New obligation of employers
Starting from 1 April 2022, the scope of data that the employer is obliged to notify to the relevant district social security administration upon termination of the employee ’s employment is changing as a result of the amendment to the Employment Act. As a rule, the employer informs of the termination of the employee’s employment within 8 calendar days. As part of this notification, the employer is now obliged to provide the following information:
- type of employment;
- duration of employment;
- pension insurance period;
- the amount of the employee’s average or probable monthly net earnings determined in accordance with the relevant legislation;
- the amount of the employee’s entitlement to a redundancy pay, lump-sum compensation, severance package (“golden handshake”), including the information whether it has been paid;
- the manner and reason of the termination of employment.
The notification is to be made using the pertinent form. Please note that if the notification is not made in time, the employer will commit an offense for which a fine of up to CZK 20,000 can be imposed. If the notification lacks the above information, although the notification would otherwise be made timely, there is a risk of a fine of up to CZK 100,000. For the purposes of the timely fulfilment of this new obligation, we recommend keeping the above data in the available records.
The ultimate beneficial owner registration is still relevant
We would like to remind the legal entities’ ongoing obligation to register their ultimate beneficial owners (“UBO”) and to continuously update the information entered in the UBO register.
The ultimate beneficial owner is a person with ultimate influence, i.e. any natural person who can exercise a decisive influence in a legal entity without being instructed by any other person (especially if such person holds a direct or indirect share of voting rights higher than 25%), or the ultimate beneficiary, i.e. any person that may ultimately receive more than 25% of the company’s total property benefit (e.g. profit or liquidation balance) and does not pass on that benefit. If such UBO cannot be identified, then the so-called substitute beneficial owner can be registered.

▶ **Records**
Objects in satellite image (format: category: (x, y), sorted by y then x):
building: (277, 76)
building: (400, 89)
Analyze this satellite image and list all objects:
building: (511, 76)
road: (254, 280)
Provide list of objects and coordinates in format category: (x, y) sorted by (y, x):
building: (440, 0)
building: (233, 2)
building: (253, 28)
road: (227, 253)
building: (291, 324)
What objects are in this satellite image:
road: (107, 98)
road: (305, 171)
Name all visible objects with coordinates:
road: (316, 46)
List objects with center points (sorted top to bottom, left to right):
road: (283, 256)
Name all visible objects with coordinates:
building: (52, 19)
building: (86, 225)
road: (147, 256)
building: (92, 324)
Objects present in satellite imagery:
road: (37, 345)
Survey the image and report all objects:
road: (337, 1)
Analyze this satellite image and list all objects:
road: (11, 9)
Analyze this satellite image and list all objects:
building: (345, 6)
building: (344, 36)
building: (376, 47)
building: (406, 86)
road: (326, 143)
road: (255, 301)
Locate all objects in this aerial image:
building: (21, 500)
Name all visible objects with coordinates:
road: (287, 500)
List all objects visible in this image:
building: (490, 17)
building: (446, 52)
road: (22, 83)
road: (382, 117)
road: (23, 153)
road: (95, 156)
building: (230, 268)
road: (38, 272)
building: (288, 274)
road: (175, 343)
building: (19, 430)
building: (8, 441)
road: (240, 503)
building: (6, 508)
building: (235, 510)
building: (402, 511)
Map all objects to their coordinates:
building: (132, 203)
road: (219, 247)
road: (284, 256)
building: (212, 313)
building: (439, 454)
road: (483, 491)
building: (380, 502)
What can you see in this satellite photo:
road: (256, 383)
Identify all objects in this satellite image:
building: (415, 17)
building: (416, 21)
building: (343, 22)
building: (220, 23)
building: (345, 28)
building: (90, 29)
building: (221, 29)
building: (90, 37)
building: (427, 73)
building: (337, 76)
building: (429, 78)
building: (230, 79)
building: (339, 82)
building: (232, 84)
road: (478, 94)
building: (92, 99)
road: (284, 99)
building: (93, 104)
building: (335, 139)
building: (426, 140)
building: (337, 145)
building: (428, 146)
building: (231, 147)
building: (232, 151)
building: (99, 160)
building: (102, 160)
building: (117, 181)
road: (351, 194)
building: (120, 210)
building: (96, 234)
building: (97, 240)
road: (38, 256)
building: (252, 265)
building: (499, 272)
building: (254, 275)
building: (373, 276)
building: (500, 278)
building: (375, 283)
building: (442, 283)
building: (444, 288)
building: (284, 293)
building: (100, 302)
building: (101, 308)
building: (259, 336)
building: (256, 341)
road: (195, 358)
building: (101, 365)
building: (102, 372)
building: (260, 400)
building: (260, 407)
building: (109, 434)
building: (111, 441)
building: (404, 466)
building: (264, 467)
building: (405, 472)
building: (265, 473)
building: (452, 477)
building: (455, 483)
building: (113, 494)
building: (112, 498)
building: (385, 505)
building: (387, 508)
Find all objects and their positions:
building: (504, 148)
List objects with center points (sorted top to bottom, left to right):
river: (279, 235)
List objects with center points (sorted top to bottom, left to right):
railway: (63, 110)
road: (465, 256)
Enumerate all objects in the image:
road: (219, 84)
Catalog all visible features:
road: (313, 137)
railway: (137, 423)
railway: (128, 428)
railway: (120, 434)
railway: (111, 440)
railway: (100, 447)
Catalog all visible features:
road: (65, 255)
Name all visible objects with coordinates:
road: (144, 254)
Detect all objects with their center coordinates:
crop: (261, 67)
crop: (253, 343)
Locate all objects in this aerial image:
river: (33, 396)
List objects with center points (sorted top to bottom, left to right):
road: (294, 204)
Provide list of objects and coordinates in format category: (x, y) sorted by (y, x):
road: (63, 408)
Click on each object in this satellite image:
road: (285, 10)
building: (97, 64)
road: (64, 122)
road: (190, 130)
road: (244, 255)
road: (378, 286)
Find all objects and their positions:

▶ **Challenges**
**A)** Add 141 to every coordinate value in the answers of the records from the line containing "Objects present in" through the line containing "building: (402, 511)", and write out all of those lines again, requests included. Change nothing outside that stretch of the records.
**B)** Continue the text on employer obligations and beneficial owner registration from the point where it stops.

▶ **Answer set**
**A)**
Objects present in satellite imagery:
road: (178, 486)
Survey the image and report all objects:
road: (478, 142)
Analyze this satellite image and list all objects:
road: (152, 150)
Analyze this satellite image and list all objects:
building: (486, 147)
building: (485, 177)
building: (517, 188)
building: (547, 227)
road: (467, 284)
road: (396, 442)
Locate all objects in this aerial image:
building: (162, 641)
Name all visible objects with coordinates:
road: (428, 641)
List all objects visible in this image:
building: (631, 158)
building: (587, 193)
road: (163, 224)
road: (523, 258)
road: (164, 294)
road: (236, 297)
building: (371, 409)
road: (179, 413)
building: (429, 415)
road: (316, 484)
building: (160, 571)
building: (149, 582)
road: (381, 644)
building: (147, 649)
building: (376, 651)
building: (543, 652)

**B)**
Even though your UBO has already been registered, we encourage you to check on a continuous basis that the information you have entered, including the amount of your registered UBO’s share, is still current. If any data changes, it is necessary to update the entry immediately. At the same time, it is not possible to rely on the automatic transcription of data from the Commercial Register. Such transcription occurs only for legal entities whose beneficial owners were automatically transcribed after 1 June 2021, without the given legal entity having previously registered its UBO. As concerns other legal entities, there is no automatic transcription of changes, but it is possible to request it from the competent court. Even in this case, it is advisable to check the automatic transcription.
Please keep in mind that there is a risk of a fine of up to CZK 500,000 for a breach of obligations concerning the UBO registration, which may be imposed on both for the registering entity, if it fails to register, and the UBO, if he/she fails to provide the registering entity with the cooperation required for registration. If the data on the UBO is missing, a ban on the payment of a share of profit or other own resources or a ban on the exercise of voting rights at a general meeting may be imposed on business corporations. As a result of these restrictions, the general meeting of a legal entity, which does not have its UBO registered, cannot be held at all. In practice, we also face negative reactions from banking institutions to inconsistencies in the registration or the absence of registration of the UBO. As part of the fulfilment of their obligations, banks may suspend the provision of services to their clients in whole or in part.
Advance on profit sharing – decision of the Supreme Court
We would like to introduce a new decision of the Supreme Court, which brought very important information regarding the payment of advances on profit sharing. The said judgment of the Supreme Court of 9 March 2022, issued under File No. 27 Cdo 3330/2020 (hereinafter referred to as the “Decision”), has key practical implications for the operation of business corporations that are considering the payment of advances on shares of profit.
Summary of the facts
The plaintiff (a joint-stock company) demanded payment of an amount exceeding CZK 40 million from the defendant (the plaintiff’s then current sole shareholder) due to the alleged unpaid consideration for the assignment of a receivable. The plaintiff entered into an agreement with the defendant, on the assignment of the plaintiff’s receivable from a specific entity. The defendant undertook to pay approximately CZK 40 million for this receivable. However, the defendant adopted a decision when exercising the powers of the general meeting of the plaintiff, and approved the plaintiff ’s interim financial statements and, based on the proposal by the plaintiff’s board of directors, decided on the payment of an advance on profit sharing for that period in the amount of approximately CZK 40 million, and further decided to set off the advance on profit sharing against the payment due for the assignment of the receivable. It is important to note that the payment of the advance on profit sharing did not cause the plaintiff to become insolvent or over-indebted.
Legal questions arising from and practical impacts of the Decision
Does the decision of the competent body of a joint-stock company on the payment of an advance on a share of profit give rise to a shareholder’s monetary receivable from the company for its payment?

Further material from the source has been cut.